What Kaiser researchers do know is that the decrease in MPI utilization is not due to increased use of other imaging modalities.
"It could've been that an alternative imaging modality like CT angiography became the dominant player, and there was a dramatic shift to stress echocardiography," lead author Dr. Edward McNulty, chief of cardiovascular services at Kaiser Permanente San Francisco Medical Center, told AuntMinnie.com. "But we looked at both of those [modalities] in this population, and we could not explain the decline on that basis."
The abrupt drop in MPI utilization might indicate a change in physicians' attitudes toward the imaging test; however, incident coronary disease, using myocardial infarction as a benchmark, also declined, the authors wrote (JAMA, March 26, 2014, Vol. 311:12, pp. 1248-1249).
End of the boom
The sharp turnaround in 2006 followed a spirited growth cycle during which nuclear MPI accounted for many of the cardiac imaging procedures performed from the 1990s through the middle 2000s.

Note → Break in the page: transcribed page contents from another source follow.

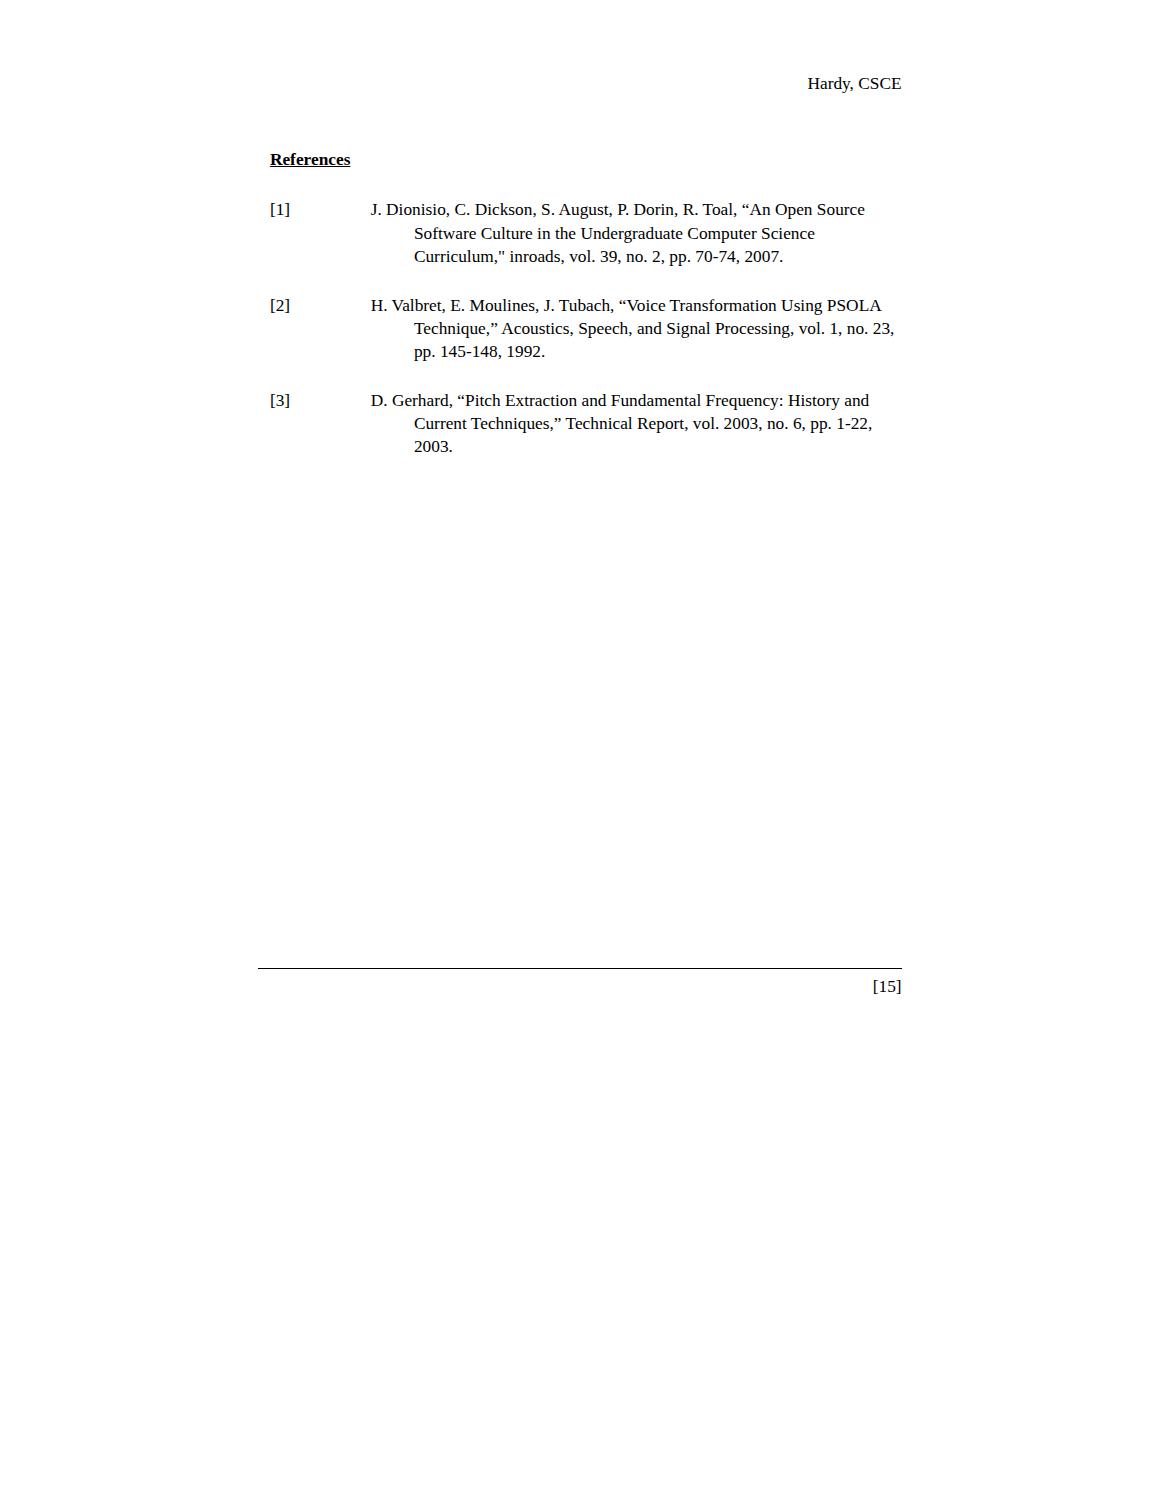Hardy, CSCE
References
[1]
J. Dionisio, C. Dickson, S. August, P. Dorin, R. Toal, “An Open Source Software Culture in the Undergraduate Computer Science Curriculum," inroads, vol. 39, no. 2, pp. 70-74, 2007.
[2]
H. Valbret, E. Moulines, J. Tubach, “Voice Transformation Using PSOLA Technique,” Acoustics, Speech, and Signal Processing, vol. 1, no. 23, pp. 145-148, 1992.
[3]
D. Gerhard, “Pitch Extraction and Fundamental Frequency: History and Current Techniques,” Technical Report, vol. 2003, no. 6, pp. 1-22, 2003.
[15]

"Everyone has observed anecdotally that myocardial perfusion imaging use was declining, but most of the data were from industry surveys or Medicare Part B over the age of 65," McNulty said. "That, to me at least, seemed counter to the continuing trend that cardiac imaging use was increasing, because that is not what those of us in the field were observing."
McNulty and colleagues reviewed MPI use from 2000 to 2011 for patients 30 years of age and older in the clinical databases of Kaiser Permanente Northern California. The integrated healthcare delivery system provides inpatient and outpatient care for more than 2.3 million adults.

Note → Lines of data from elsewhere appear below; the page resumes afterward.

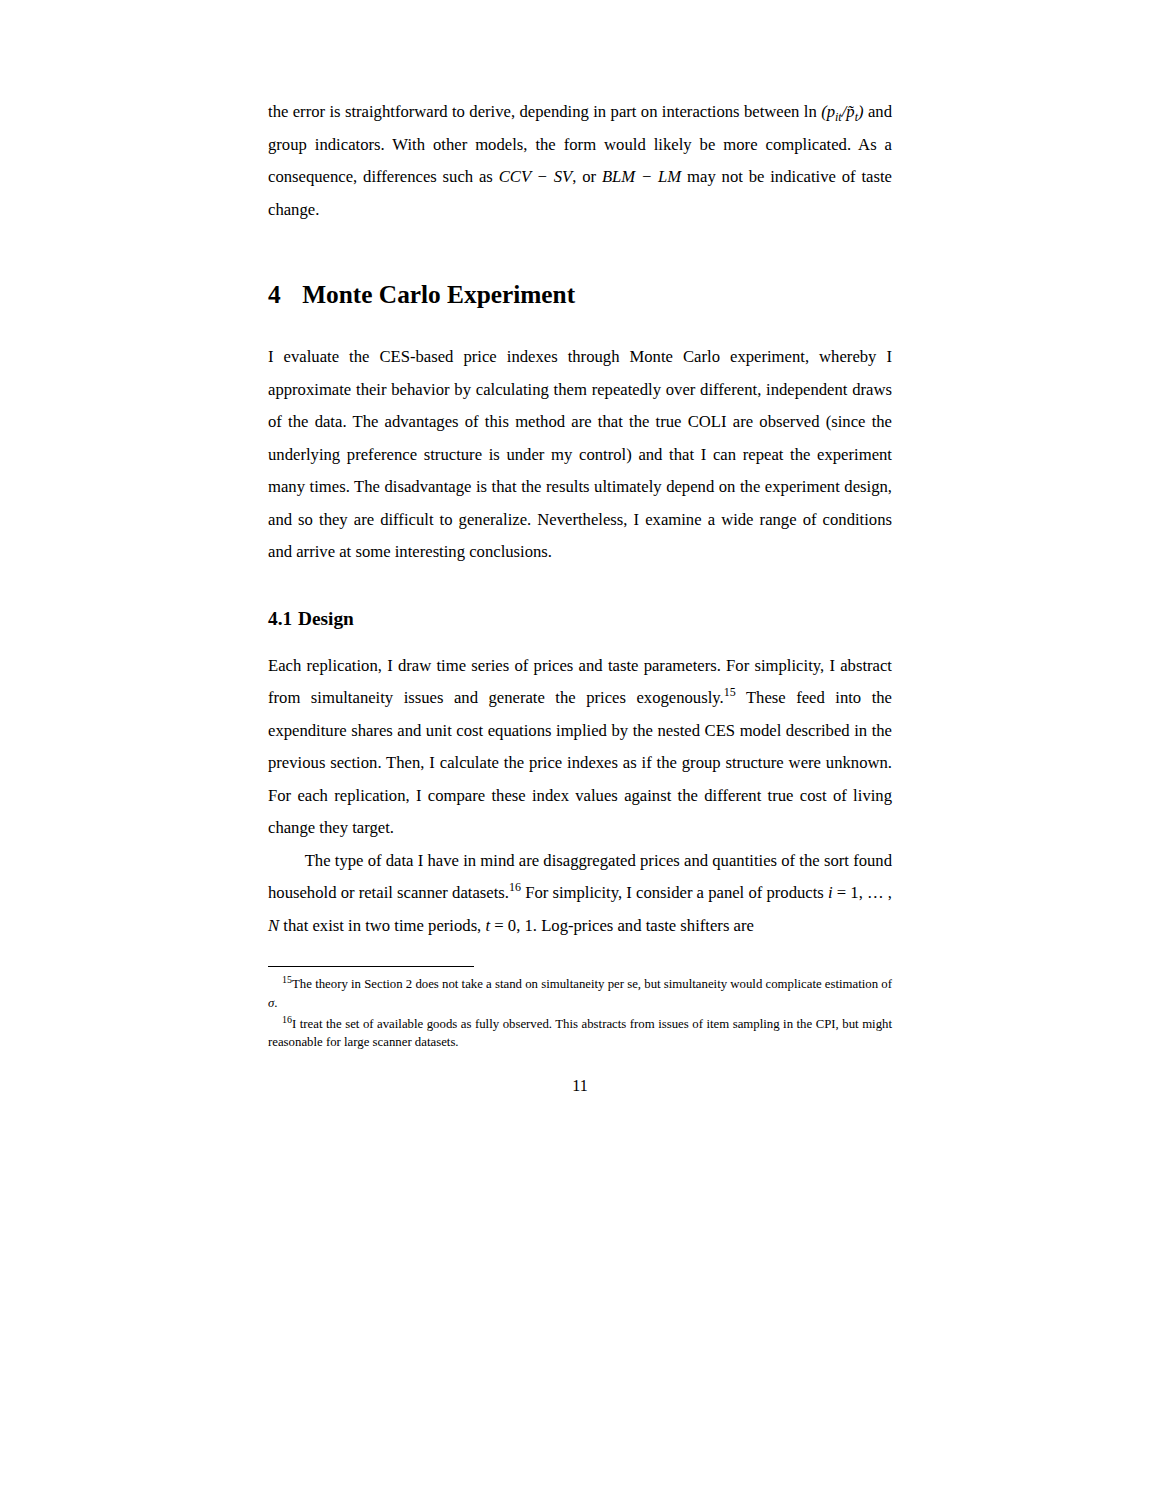the error is straightforward to derive, depending in part on interactions between ln (pit/p̃t) and group indicators. With other models, the form would likely be more complicated. As a consequence, differences such as CCV − SV, or BLM − LM may not be indicative of taste change.
4 Monte Carlo Experiment
I evaluate the CES-based price indexes through Monte Carlo experiment, whereby I approximate their behavior by calculating them repeatedly over different, independent draws of the data. The advantages of this method are that the true COLI are observed (since the underlying preference structure is under my control) and that I can repeat the experiment many times. The disadvantage is that the results ultimately depend on the experiment design, and so they are difficult to generalize. Nevertheless, I examine a wide range of conditions and arrive at some interesting conclusions.
4.1 Design
Each replication, I draw time series of prices and taste parameters. For simplicity, I abstract from simultaneity issues and generate the prices exogenously.15 These feed into the expenditure shares and unit cost equations implied by the nested CES model described in the previous section. Then, I calculate the price indexes as if the group structure were unknown. For each replication, I compare these index values against the different true cost of living change they target.
The type of data I have in mind are disaggregated prices and quantities of the sort found household or retail scanner datasets.16 For simplicity, I consider a panel of products i = 1, … , N that exist in two time periods, t = 0, 1. Log-prices and taste shifters are
15The theory in Section 2 does not take a stand on simultaneity per se, but simultaneity would complicate estimation of σ.
16I treat the set of available goods as fully observed. This abstracts from issues of item sampling in the CPI, but might reasonable for large scanner datasets.
11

To assess the potential use of other imaging modalities instead of MPI, the researchers also estimated annual rates of cardiac CT and stress echocardiography from 2007 to 2011. Use of perfusion PET and perfusion MRI were negligible during the study period.
Overall, MPI was used for 302,506 Kaiser Permanente members (during 23.2 million person-years of follow-up) at 19 facilities. From 2000 through 2006, MPI use increased by 41%. Utilization peaked in 2006 and then decreased by 51% by 2011 -- falling by half in just five years.
Declines in MPI scans were greater among outpatients (58%) than inpatients (31%), as well as for persons younger than 65 years (56%) versus those older than 65 (47%).
"You'll notice that there is less use in younger people and there is less use for outpatients," McNulty said. "Those are persons who have lower risk for coronary disease in general. To us, that is a signal that MPI is being used more selectively for persons who are at greater pretest risk of having coronary disease."
The reduction in MPI did not correspond to an increase in the use of other imaging modalities, the researchers found. Stress echocardiography use was unchanged, with 189 tests per 100,000 person-years in 2007 and 182 per 100,000 person-years in 2011.
Cardiac CT use (tests per 100,000 person-years) increased from 37 in 2007 to 73 in 2011, but even that increase accounted for only 5% of the decline in overall MPI use, the authors noted.
During the period of decreasing MPI utilization, incidents of myocardial infarction also fell by 27% in the study population, from 286 events per 100,000 person-years to 208 events.
"The decline is so abrupt that it seems to argue it was more a change in [physician] behavior than disease prevalence," McNulty said. "Coronary disease, if you use myocardial infarction as the mark, has been declining gradually during the decade, so it is hard for us to attribute the decline to coronary disease."
The utilization decline in MPI since 2011 is beginning to level off, McNulty said.
Why the decline?
So what led to the drop? It could be due to the various forces trying to limit utilization -- or maybe not.
"There are a lot of factors that can potentially limit the use of cardiac imaging that began to emerge in the 2000s, not the least of which was the use of radiology benefits managers and declining reimbursement," McNulty said.
However, Kaiser Permanente is an integrated healthcare delivery network and does not need to obtain third-party approval for tests, nor does it employ radiology benefits managers. So there is no direct financial incentive for Kaiser physicians to perform or not to perform tests, McNulty explained.
"This is one of those studies that describes an interesting behavior phenomenon, but it raises a lot of other important questions," he added.
To answer some of those questions, McNulty and colleagues plan to examine whether less use of MPI actually increases the diagnostic yield of tests that are performed. They also want to more formally assess a patient's pretest risk in conjunction with appropriate use criteria to see if tests are being applied more appropriately.
"All these tests are wonderful tools; I think imaging has been one of the reasons we have started to conquer coronary disease," McNulty said. "But at the same time, every time we perform a test, there is also the potential for more tests to be performed downstream. You have to recognize the positives and the negatives in these tests."
One of the study's limitations is that the findings apply only to the Kaiser environment, but McNulty said that medicine is headed in this direction with the proliferation of accountable care organizations.
"I think these results inform a larger dialogue about how we are going to control use in the future as we have more older people, who potentially will consume more resources," he said. "We may have to look at different delivery systems that are able to manage the growth."